Zudem erhalten einige Oberärzte, denen bereits die Zulage von 342 monatlich gewährt wird, für die „Wahrnehmung einer relevanten Funktion" Zulagen von 500 monatlich. Diese Praxis ist schon deshalb nicht vertretbar, weil selbst nach einer internen Entscheidung der Charite die Zulage von 500 die nur in der Endstufe möglich ist, nicht gewährt werden kann, wenn die Dienstkraft sich lediglich aufgrund einer anderen Zulage in der Endstufe befindet.

Der Rechnungshof hat die Anwendung und Auslegung der tarifvertraglich vorgesehenen Zahlung von Zulagen durch die Charite beanstandet. Offensichtlich sollte möglichst vielen Oberärzten eine Zulage gewährt und die bereits mit der Vergütung abgegoltene Oberarzttätigkeit zusätzlich honoriert werden.

Damit erhöht sich für die vorher in der Regel als Facharzt tätigen Dienstkräfte die Vergütung nach der Überleitung in den TV-Ärzte Charite um monatlich durchschnittlich 1 500 bis 2 000. Der Rechnungshof hat die Charite aufgefordert, die gewährten Zulagen zu überprüfen und zumindest die Zahlung der Zulagen für die Wahrnehmung von Funktionen einzustellen.

Die Charite hat mitgeteilt, dass bereits aufgrund der Prüfung die Zahlung von Zulagen teilweise eingestellt worden sei. Nach Einschätzung des Rechnungshofs wären damit Einsparungen von 100 000 jährlich verbunden. Zu der fehlenden einheitlichen Regelung für die Gewährung von Zulagen hat sie sich ebenfalls nicht geäußert.

-=-=-=-=-

_Aufgabe_.
Schreiben Sie im Auszug alles von „Zudem erhalten einige" bis hinunter zu „der Endstufe befindet." neu und ersetzen Sie dabei „Endstufe" durch „Höchststufe".

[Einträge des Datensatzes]
-=-=-=-=-

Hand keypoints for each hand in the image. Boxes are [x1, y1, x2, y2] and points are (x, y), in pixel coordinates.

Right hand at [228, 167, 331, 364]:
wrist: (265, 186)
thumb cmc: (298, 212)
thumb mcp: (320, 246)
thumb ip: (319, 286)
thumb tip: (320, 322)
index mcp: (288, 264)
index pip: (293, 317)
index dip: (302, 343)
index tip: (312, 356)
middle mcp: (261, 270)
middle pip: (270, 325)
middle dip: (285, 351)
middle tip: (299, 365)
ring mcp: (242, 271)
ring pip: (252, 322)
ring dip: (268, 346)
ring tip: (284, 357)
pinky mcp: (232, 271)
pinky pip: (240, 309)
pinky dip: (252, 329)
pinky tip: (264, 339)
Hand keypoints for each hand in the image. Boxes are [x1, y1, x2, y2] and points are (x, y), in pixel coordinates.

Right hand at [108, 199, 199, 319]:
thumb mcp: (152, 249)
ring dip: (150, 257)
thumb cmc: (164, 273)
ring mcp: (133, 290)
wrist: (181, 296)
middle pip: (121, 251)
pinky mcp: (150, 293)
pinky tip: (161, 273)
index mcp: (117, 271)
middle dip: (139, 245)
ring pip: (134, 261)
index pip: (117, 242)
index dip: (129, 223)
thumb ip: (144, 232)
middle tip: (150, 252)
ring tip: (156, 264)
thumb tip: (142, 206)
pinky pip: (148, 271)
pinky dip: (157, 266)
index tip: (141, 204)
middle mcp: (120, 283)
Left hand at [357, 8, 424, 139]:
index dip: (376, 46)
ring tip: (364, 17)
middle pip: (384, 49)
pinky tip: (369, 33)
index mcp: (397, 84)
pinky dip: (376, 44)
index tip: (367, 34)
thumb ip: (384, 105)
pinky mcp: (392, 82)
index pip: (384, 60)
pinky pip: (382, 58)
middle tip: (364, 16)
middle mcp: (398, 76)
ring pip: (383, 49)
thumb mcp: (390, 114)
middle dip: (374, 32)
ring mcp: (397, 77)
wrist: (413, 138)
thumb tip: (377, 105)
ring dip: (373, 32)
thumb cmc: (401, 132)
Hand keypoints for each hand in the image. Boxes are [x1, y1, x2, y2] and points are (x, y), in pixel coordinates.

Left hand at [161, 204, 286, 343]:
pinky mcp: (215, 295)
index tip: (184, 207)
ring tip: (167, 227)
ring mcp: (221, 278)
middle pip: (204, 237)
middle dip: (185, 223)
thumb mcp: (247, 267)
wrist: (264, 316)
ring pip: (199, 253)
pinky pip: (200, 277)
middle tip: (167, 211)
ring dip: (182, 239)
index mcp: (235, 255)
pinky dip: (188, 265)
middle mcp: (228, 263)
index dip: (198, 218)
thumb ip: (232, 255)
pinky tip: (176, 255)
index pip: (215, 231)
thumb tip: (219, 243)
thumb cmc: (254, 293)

-=-=-=-=-

_Lösung_.
Zudem erhalten einige Oberärzte, denen bereits die Zulage von 342 monatlich gewährt wird, für die „Wahrnehmung einer relevanten Funktion" Zulagen von 500 monatlich. Diese Praxis ist schon deshalb nicht vertretbar, weil selbst nach einer internen Entscheidung der Charite die Zulage von 500 die nur in der Höchststufe möglich ist, nicht gewährt werden kann, wenn die Dienstkraft sich lediglich aufgrund einer anderen Zulage in der Höchststufe befindet.